Recast the listing below as a Markdown table with the columns Row and Line, giving each line a number and skipping any blank lines. Leave the pictures out.

GIVEN DATA:
+-------+
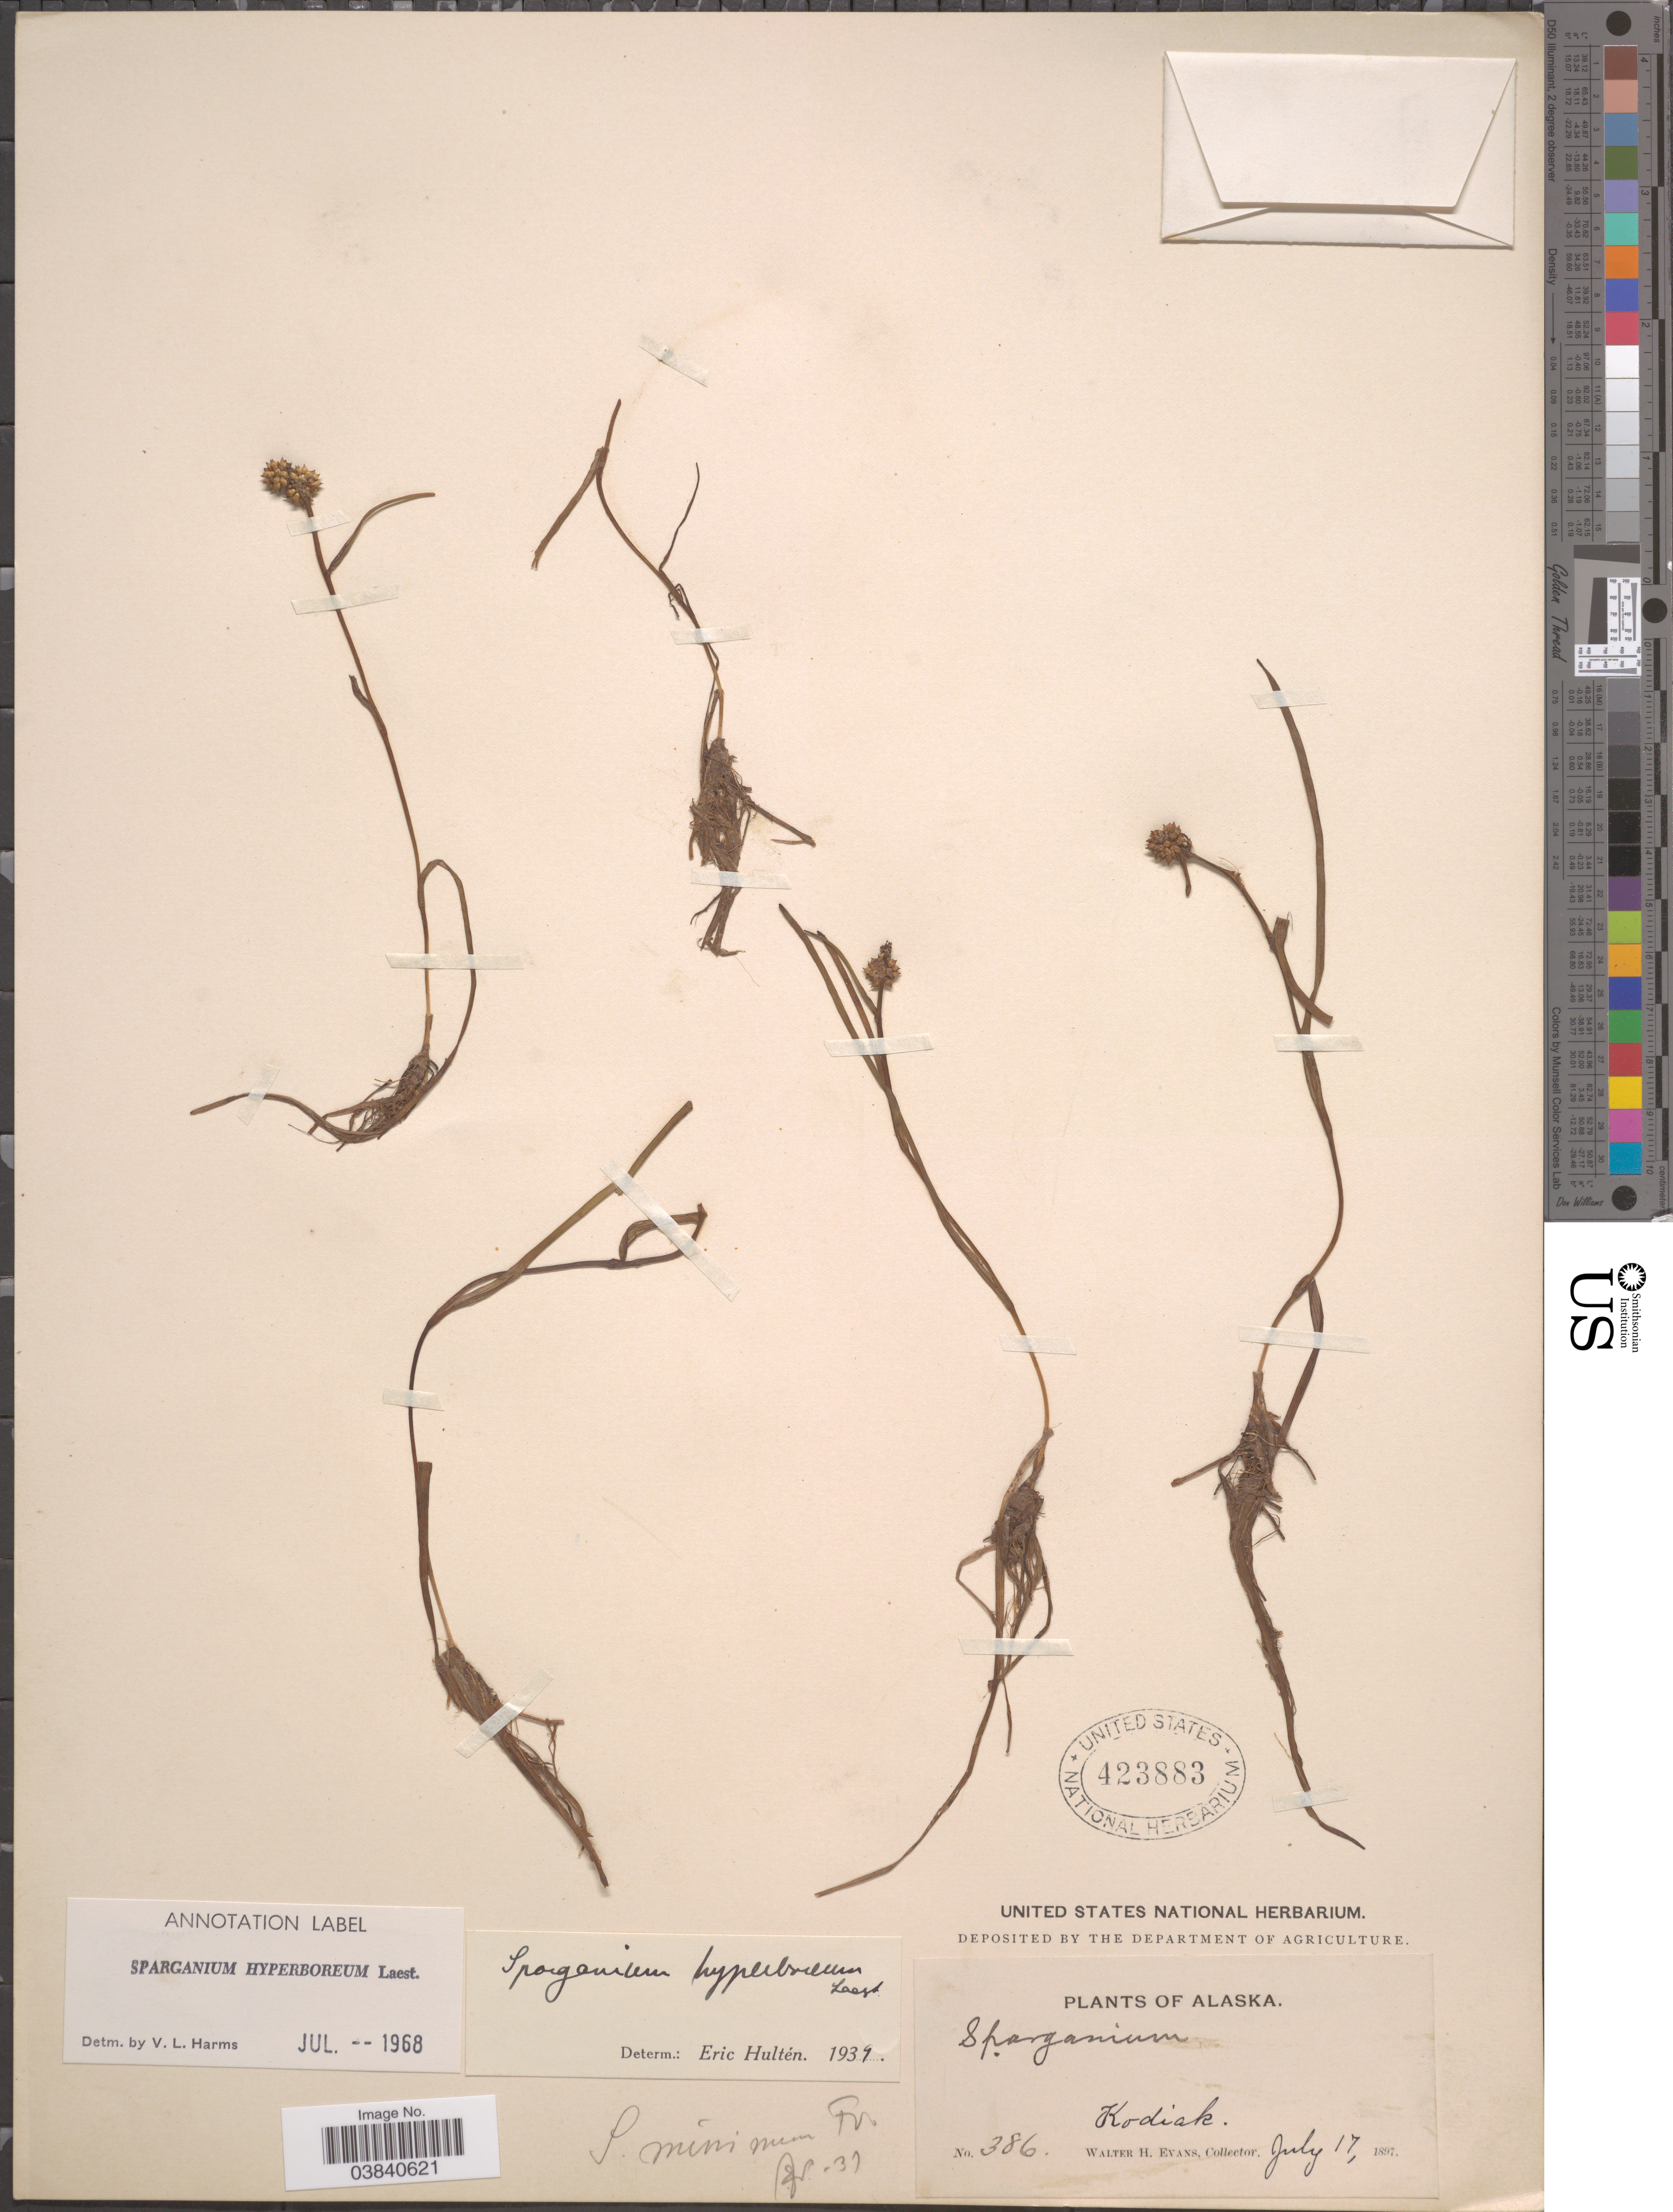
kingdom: Plantae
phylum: Tracheophyta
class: Liliopsida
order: Poales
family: Typhaceae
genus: Sparganium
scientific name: Sparganium hyperboreum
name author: Beurl. ex Laest.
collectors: W. H. Evans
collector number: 386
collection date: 1897-07-17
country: United States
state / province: Alaska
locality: Kodiak.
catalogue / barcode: US 423883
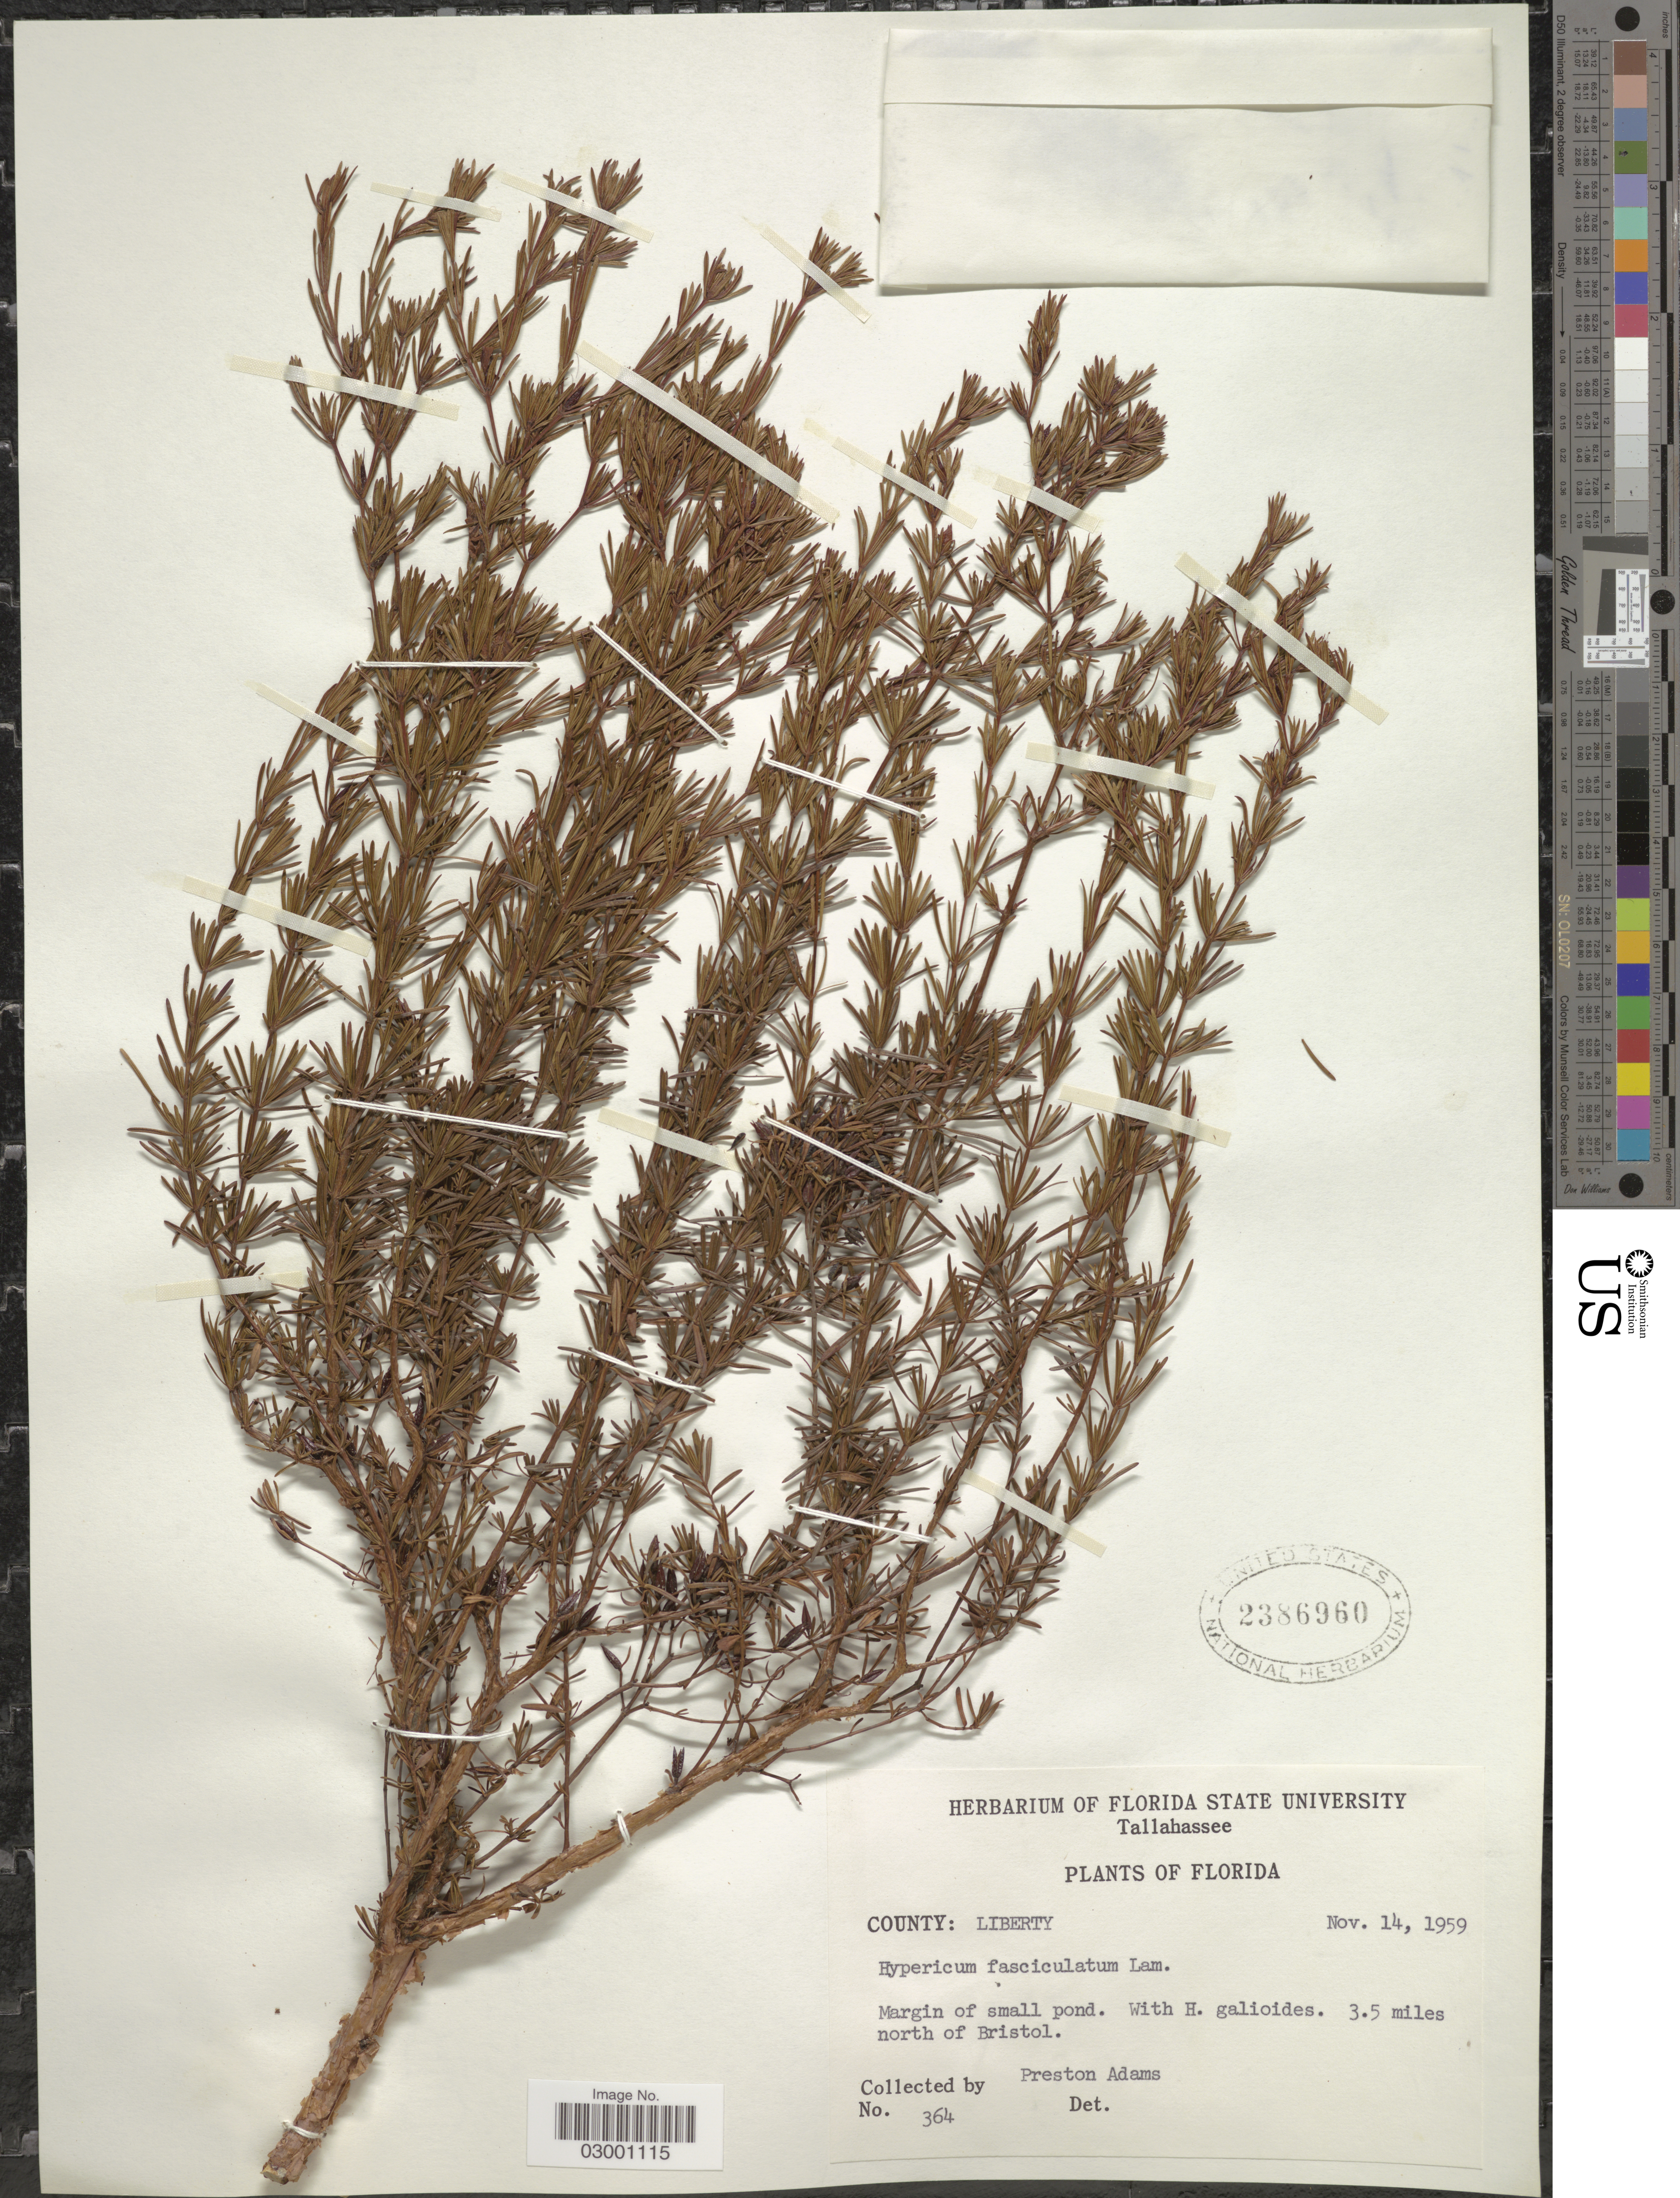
+-------+
EXPECTED OUTPUT:
| Row | Line |
|---|---|
| 1 | kingdom: Plantae |
| 2 | phylum: Tracheophyta |
| 3 | class: Liliopsida |
| 4 | order: Poales |
| 5 | family: Typhaceae |
| 6 | genus: Sparganium |
| 7 | scientific name: Sparganium hyperboreum |
| 8 | name author: Beurl. ex Laest. |
| 9 | collectors: W. H. Evans |
| 10 | collector number: 386 |
| 11 | collection date: 1897-07-17 |
| 12 | country: United States |
| 13 | state / province: Alaska |
| 14 | locality: Kodiak. |
| 15 | catalogue / barcode: US 423883 |